Immediately following our interview, Vext sat down with the folks at Harman Pro in front of NAMM attendees for a short Q & A which covered a majority of the discussion during our interview, but we were able to discover additional input about Vext’s advice for new artists and details about the gear that Bad Wolves uses on tour.
Vext conveyed sound advice for new musicians starting in the music industry saying “I am from the era of burning CD’s and making tapes and giving them out at shows or on the street which we can’t do anymore, or we don’t do anymore. There are platforms like Instagram and Facebook where we can post about new music. If you’re a musician, you are automatically an entrepreneur now, so it’s critical to find ways to make yourself stand out. You need to be able to brand yourself and keep up with social media all while focusing on your art and then getting out to people. There is such a flood of artists nowadays, and people can do it all on their own now, so the demand is much more challenging. Record labels aren’t as quick to give out record deals. If anything, they are just giving distribution deals, but you need to be the complete package. You are required to show that people will pay for your music and that they will show up to see you perform and that the band isn’t going to break up six months after signing the record deal. It’s all about setting expectations and following through.”

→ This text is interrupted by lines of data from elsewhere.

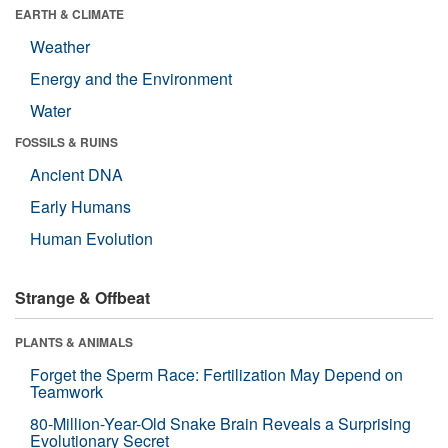
EARTH & CLIMATE
Weather
Energy and the Environment
Water
FOSSILS & RUINS
Ancient DNA
Early Humans
Human Evolution
Strange & Offbeat
PLANTS & ANIMALS
Forget the Sperm Race: Fertilization May Depend on
Teamwork
80-Million-Year-Old Snake Brain Reveals a Surprising
Evolutionary Secret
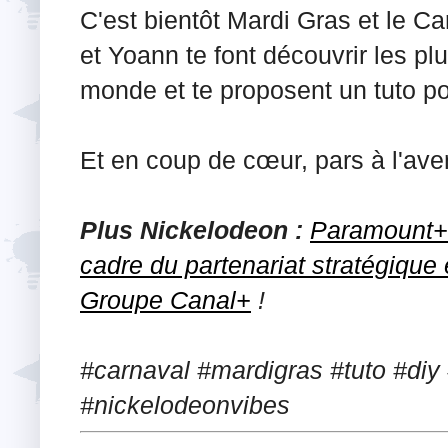
C'est bientôt Mardi Gras et le Ca
et Yoann te font découvrir les pl
monde et te proposent un tuto po
Et en coup de cœur, pars à l'av
Plus Nickelodeon :
Paramount+ 
cadre du partenariat stratégique
Groupe Canal+
!
#carnaval #mardigras #tuto #di
#nickelodeonvibes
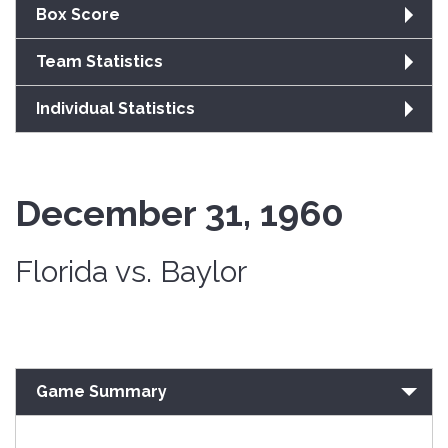
Box Score
Team Statistics
Individual Statistics
December 31, 1960
Florida vs. Baylor
Game Summary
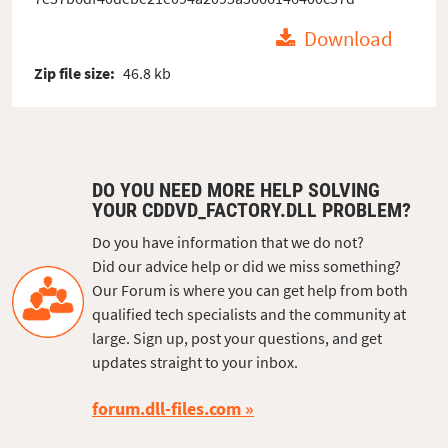
Download
Zip file size:
46.8 kb
DO YOU NEED MORE HELP SOLVING
YOUR CDDVD_FACTORY.DLL PROBLEM?
Do you have information that we do not?
Did our advice help or did we miss something?
Our Forum is where you can get help from both
qualified tech specialists and the community at
large. Sign up, post your questions, and get
updates straight to your inbox.
forum.dll-files.com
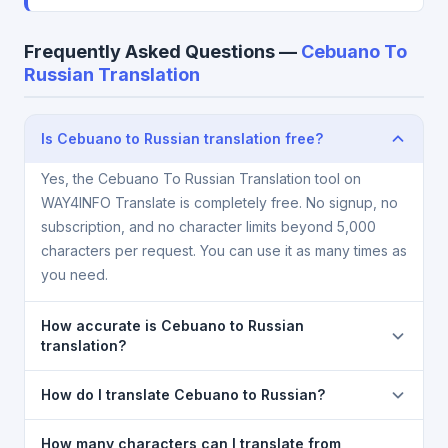
Frequently Asked Questions —
Cebuano To
Russian Translation
Is Cebuano to Russian translation free?
Yes, the Cebuano To Russian Translation tool on
WAY4INFO Translate is completely free. No signup, no
subscription, and no character limits beyond 5,000
characters per request. You can use it as many times as
you need.
How accurate is Cebuano to Russian
translation?
The Cebuano To Russian Translation is powered by
How do I translate Cebuano to Russian?
Google Translate, which provides high-quality
machine translation. It is excellent for understanding
1) Open the Cebuano To Russian Translation page. 2)
How many characters can I translate from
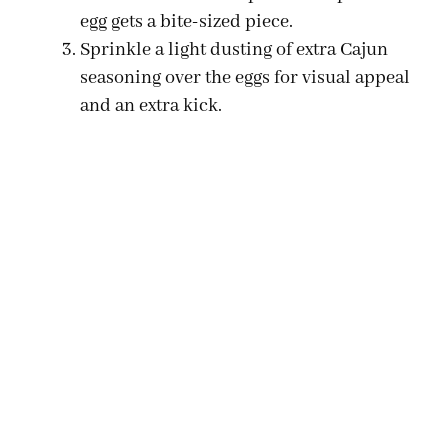
egg gets a bite-sized piece.
Sprinkle a light dusting of extra Cajun
seasoning over the eggs for visual appeal
and an extra kick.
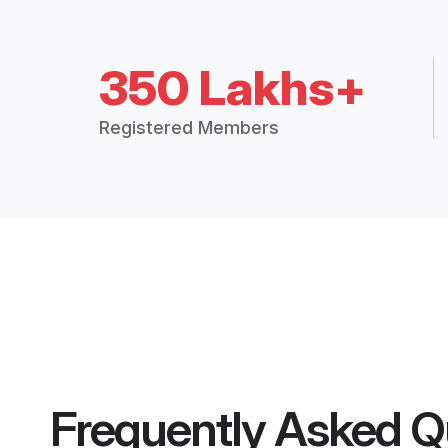
350 Lakhs+
Registered Members
Frequently Asked Q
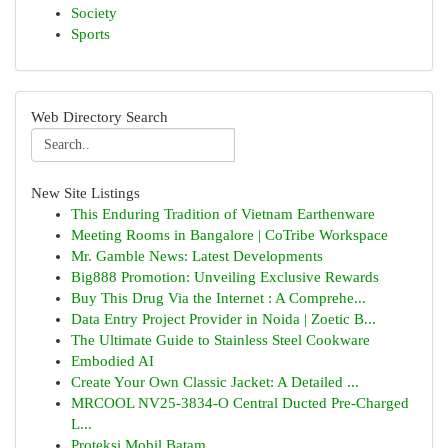
Society
Sports
Web Directory Search
New Site Listings
This Enduring Tradition of Vietnam Earthenware
Meeting Rooms in Bangalore | CoTribe Workspace
Mr. Gamble News: Latest Developments
Big888 Promotion: Unveiling Exclusive Rewards
Buy This Drug Via the Internet : A Comprehe...
Data Entry Project Provider in Noida | Zoetic B...
The Ultimate Guide to Stainless Steel Cookware
Embodied AI
Create Your Own Classic Jacket: A Detailed ...
MRCOOL NV25-3834-O Central Ducted Pre-Charged
L...
Proteksi Mobil Batam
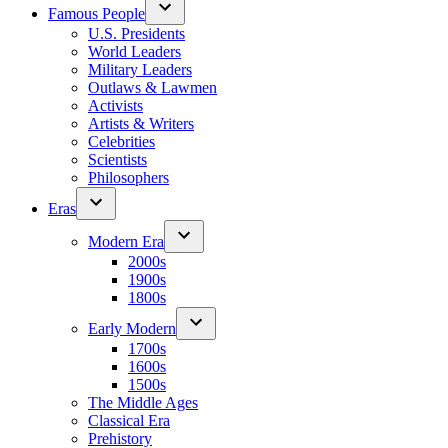
Famous People
U.S. Presidents
World Leaders
Military Leaders
Outlaws & Lawmen
Activists
Artists & Writers
Celebrities
Scientists
Philosophers
Eras
Modern Era
2000s
1900s
1800s
Early Modern
1700s
1600s
1500s
The Middle Ages
Classical Era
Prehistory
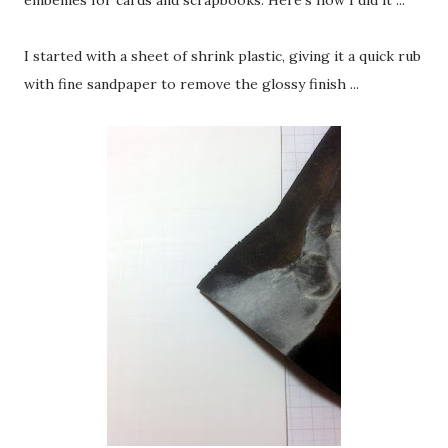
embellies for cards and scrapbooks. Here's how I did it ...
I started with a sheet of shrink plastic, giving it a quick rub
with fine sandpaper to remove the glossy finish ...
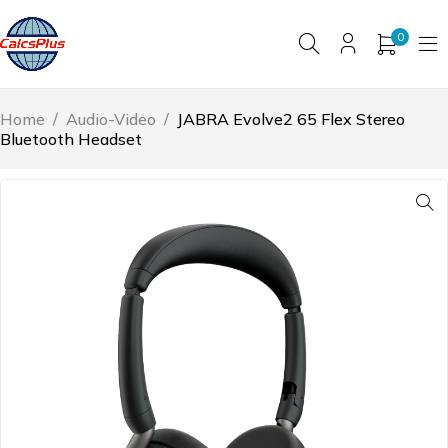
0
Home
/
Audio-Video
/
JABRA Evolve2 65 Flex Stereo
Bluetooth Headset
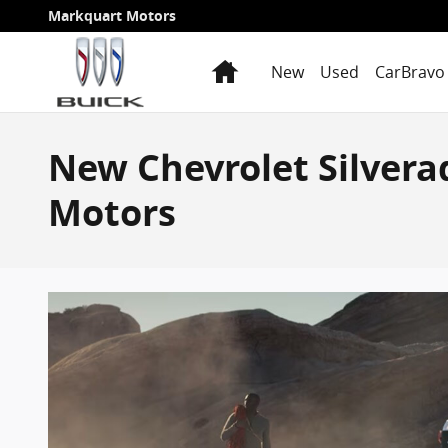
Skip to main content
Markquart Motors
Home
New
Used
CarBravo 
New Chevrolet Silver
Motors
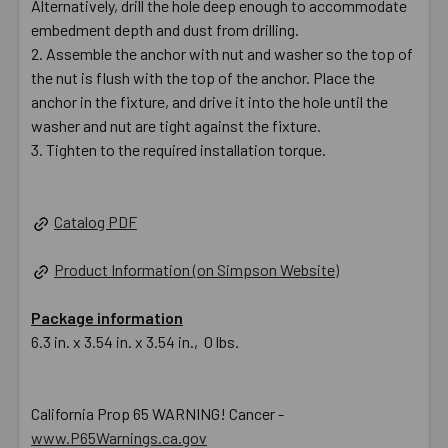
Alternatively, drill the hole deep enough to accommodate
embedment depth and dust from drilling.
Assemble the anchor with nut and washer so the top of
the nut is flush with the top of the anchor. Place the
anchor in the fixture, and drive it into the hole until the
washer and nut are tight against the fixture.
Tighten to the required installation torque.
Catalog PDF
Product Information (on Simpson Website)
Package information
6.3 in. x 3.54 in. x 3.54 in., 0 lbs.
California Prop 65 WARNING! Cancer -
www.P65Warnings.ca.gov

Bad Wolves use Harman Pro’s line of JBL speakers during their set on tour. The time and details that go into the manufacturing of these products consist of 100 or more hours of testing on each unit creating a state of the art, clear and modern sound. Vext prides himself on the level of quality that the gear provides. Coming from playing small clubs to being an artist that performs in front of 27,000 people can be terrifying, but the relationship and trust in the equipment equate a sense of comfortability. The band members can rely on the consistency to support their sound no matter where they play and to Vext that is just as important as the music itself.
The very next day, NAMM attendees were witness to an acoustic set by Bad Wolves to showcase their music and the Harman International Industries audio products. Accompanied by Chris Cain (guitar) and Kyle Konkiel (bass), Vext took the small booth stage to perform Remember When, Can You Hear Me Now (sans Diamante’s vocals), Truth Or Dare and ending with a bittersweet sing along to Zombie. As the song began, more people showed up, and Vext stated that everyone had to sing along even if they were recording on their phones or if they were walking up. Everyone was singing, and it was clear that Dolores O’ Riordan would be filled with pride if she would have been alive to see it. It was an emotional point and a true testament to how music brings people closer together.
Bad Wolves is an anomaly in today’s music market. In the day of free live-streaming of music, they have still managed to exceed possibilities making them a force to be reckoned with through the juxtaposition of sheer honesty in their music and the desire to change the world through music. The future of Bad Wolves deems promising and to see their journey and success is a breath of fresh air for metal fans everywhere.